• _Work to be completed_
Whenever a line below includes the string "take", show it.

(Stored dataset items)
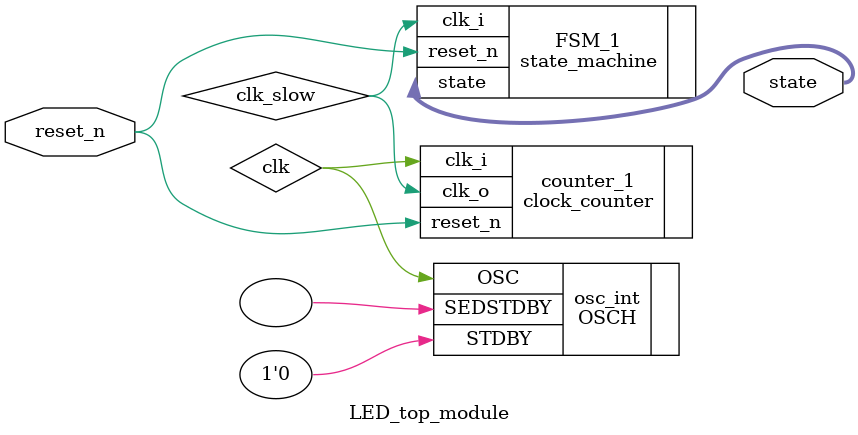
<source format=sv>
module LED_top_module( 
	/**************************/
	/* Set inputs and outputs */
	/* to the whole FPGA here */
	/**************************/
	input logic reset_n, //be sure to set this input to PullUp, or connect the pin to 3.3V
	
	output logic [2:0] state
	);
		/*******************************/
		/* Set internal variables here */
		/*******************************/
		logic clk;		//used for the oscillator's 2.08 MHz clock
		logic clk_slow;	//used for slowed down, 5 Hz clock
		
		
		/***********************/
		/* Define modules here */
		/***********************/
		//This is an instance of a special, built in module that accesses our chip's oscillator
		OSCH #("2.08") osc_int (	//"2.08" specifies the operating frequency, 2.08 MHz.
									//Other clock frequencies can be found in the MachX02's documentation
			.STDBY(1'b0),			//Specifies active state
			.OSC(clk),				//Outputs clock signal to 'clk' net
			.SEDSTDBY());			//Leaves SEDSTDBY pin unconnected
		
		
		//This module is instantiated from another file, 'Clock_Counter.sv'
		//It will take an input clock, slow it down based on parameters set inside of the module, and
		//output the new clock. Reset functionality is also built-in
		clock_counter counter_1(
			.clk_i(clk),
			.reset_n(reset_n),
			.clk_o(clk_slow));
			
		//This module is instantiated from another file, 'State_Machine.sv'
		//It contains a Moore state machine that will take a clock and reset, and output a state
		state_machine FSM_1(
			.clk_i(clk_slow),
			.reset_n(reset_n),
			.state(state));
			
		/************************************************/
		/* Add modules for:								*/
		/* Parser 		Determines the 1000's, 100's,   */
		/*				10's and 1's place of the number*/
		/* Multiplexer	Determines which parser output  */
		/*				to pass to the decoder			*/
		/* Decoder		Convert 4-bit binary to 7-seg   */
		/*				output for numbers 0-9			*/
		/************************************************/
endmodule

</source>
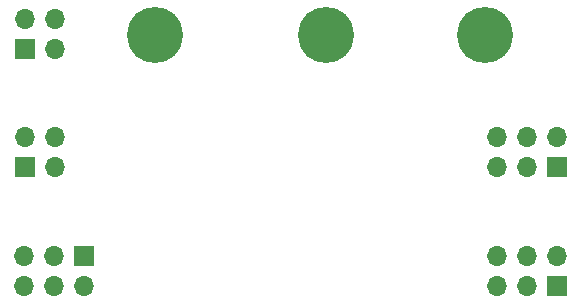
<source format=gbr>
%TF.GenerationSoftware,KiCad,Pcbnew,8.0.6*%
%TF.CreationDate,2024-11-12T19:13:31+01:00*%
%TF.ProjectId,EMG_amplifier,454d475f-616d-4706-9c69-666965722e6b,rev?*%
%TF.SameCoordinates,Original*%
%TF.FileFunction,Soldermask,Bot*%
%TF.FilePolarity,Negative*%
%FSLAX46Y46*%
G04 Gerber Fmt 4.6, Leading zero omitted, Abs format (unit mm)*
G04 Created by KiCad (PCBNEW 8.0.6) date 2024-11-12 19:13:31*
%MOMM*%
%LPD*%
G01*
G04 APERTURE LIST*
%ADD10C,4.750000*%
%ADD11O,1.700000X1.700000*%
%ADD12R,1.700000X1.700000*%
G04 APERTURE END LIST*
D10*
%TO.C,E2*%
X40000400Y-16067200D03*
%TD*%
%TO.C,E1*%
X53469200Y-16067200D03*
%TD*%
D11*
%TO.C,J4*%
X54448000Y-24754600D03*
X54448000Y-27294600D03*
X56988000Y-24754600D03*
X56988000Y-27294600D03*
X59528000Y-24754600D03*
D12*
X59528000Y-27294600D03*
%TD*%
D11*
%TO.C,J7*%
X14407400Y-37304800D03*
X14407400Y-34764800D03*
X16947400Y-37304800D03*
X16947400Y-34764800D03*
X19487400Y-37304800D03*
D12*
X19487400Y-34764800D03*
%TD*%
%TO.C,J1*%
X14498800Y-17255000D03*
D11*
X17038800Y-17255000D03*
X14498800Y-14715000D03*
X17038800Y-14715000D03*
%TD*%
%TO.C,J3*%
X54448000Y-34769400D03*
X54448000Y-37309400D03*
X56988000Y-34769400D03*
X56988000Y-37309400D03*
X59528000Y-34769400D03*
D12*
X59528000Y-37309400D03*
%TD*%
D11*
%TO.C,J2*%
X17038800Y-24754600D03*
X14498800Y-24754600D03*
X17038800Y-27294600D03*
D12*
X14498800Y-27294600D03*
%TD*%
D10*
%TO.C,E3*%
X25469200Y-16067200D03*
%TD*%
M02*

</source>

• _Output for this exercise_
		//It will take an input clock, slow it down based on parameters set inside of the module, and
		//It contains a Moore state machine that will take a clock and reset, and output a state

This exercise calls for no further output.